Of course anyone who has adopted surfing as a passion or a lifestyle would tell you that paradise is more often missed than found. Surfers days are usually filled with a lot of waiting around for waves. Or driving to the next location to search for them — almost none of them talk like Spicoli.
By assigning his students a variety of reading material, including Finnegan’s memoir, and sending them out to the beach to capture photos, video and reporting, Plocek will push his students to find something new to say about a community that’s been so falsely and emphatically defined in media and culture.
“It’s not like all the kids in my class are going to go out and become surf journalists,” he admits. But they will be expected to understand the history, evolution and realities of surf culture — concepts Plocek himself has focused time unpacking.
The Making of a Surf Journalist
After leaving Cambridge University with a Master’s in Latin American Studies (“How I wound up with a degree in Latin American Studies from an English university is a whole ‘nother story,” he jokes) Plocek worked at the Houston Press as a writer and editor. A few stints at the alt-weeklies and a digital company led him to LA Weekly, where he climbed to the director of digital content for 17 publications. “I was traveling all over the country, managing quite a few people, and I learned a lot along the way,” he says. “But, eventually, I felt really removed from the actual editorial process.”
In 2014 he left his job, with no plan in mind other than to drive and surf. “I took off with a 5’10” Bing fish in a beat-up Honda Civic and drove all the way from Los Angeles to Panama, surfing along the way,” he recalls. “It was a helluva trip. By the time I got back I had all kinds of ideas about surfing’s larger place in the world, especially when it comes to how traveling surfers affect coastal communities in other countries.”
While experiencing surf culture through a reporter’s lense, the professor discovered a broader mission. “I started writing about surfing soon thereafter.” He’s penned pieces analyzing Endless Summer (“I love that movie … I’ve watched it at least a dozen times,” he says) and was the first to capture aerial footage Kelly Slater’s artificial wave pool in Central California — something he accomplished by attaching a GoPro camera to a kite.
Eventually, his coverage of surf communities led to the idea of the course, which promises to “combine old-school reporting with cutting-edge technology.”
“I’ve been teaching at USC Annenberg for a couple years now (and) I’ve had some great mentors there,” Plocek says. “Professors Vince Gonzales and Serena Cha, they really encouraged me to go for it. And the J-school director, Willow Bay, saw the possibilities of the class immediately.”
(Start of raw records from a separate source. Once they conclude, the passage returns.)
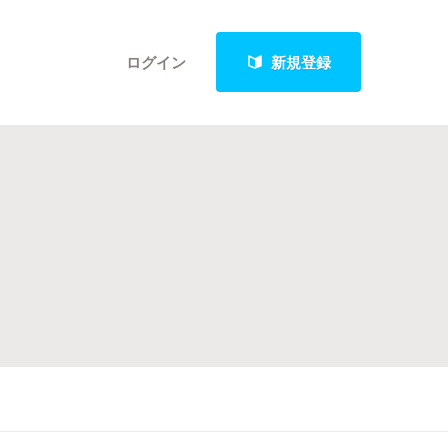
ログイン
新規登録
クト
最新進捗報告から探す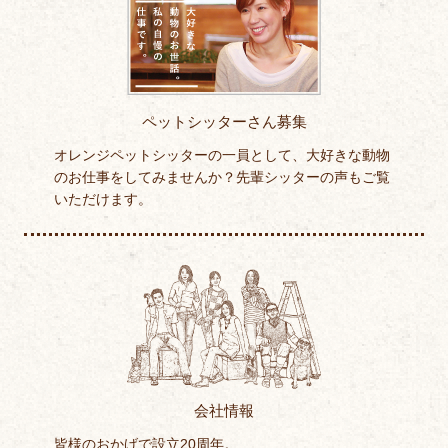
ペットシッターさん募集
オレンジペットシッターの一員として、大好きな動物
のお仕事をしてみませんか？先輩シッターの声もご覧
いただけます。
会社情報
皆様のおかげで設立20周年。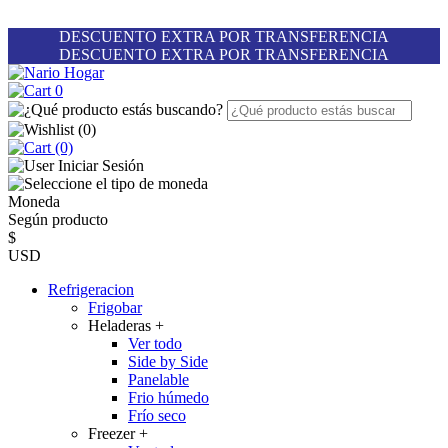
DESCUENTO EXTRA POR TRANSFERENCIA
DESCUENTO EXTRA POR TRANSFERENCIA
0
(
0
)
(0)
Iniciar Sesión
Moneda
Según producto
$
USD
Refrigeracion
Frigobar
Heladeras
+
Ver todo
Side by Side
Panelable
Frio húmedo
Frío seco
Freezer
+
Perhaps that’s because the class is about much more than just surfing. “It’s about community reporting,” says Plocek. “We’re sending students to the beach to report on local surf communities.”
So what’s next? Surf journalism in every media department across the country? “Sure, that’d be cool,” Plocek says. But his real mission is to put good reporters out into the world. “My hope is that when one of my students goes on to become a journalist, and is assigned to cover something he doesn’t know much about, this class will have influenced him to go deeper.”
Still, he can’t help but also have faith the knowledge students will gain in his course can also help the particular community he’s so personally connected to. “Maybe when these students go out and do story about surfing later in their careers,” Plocek says, “They are going to do it better.”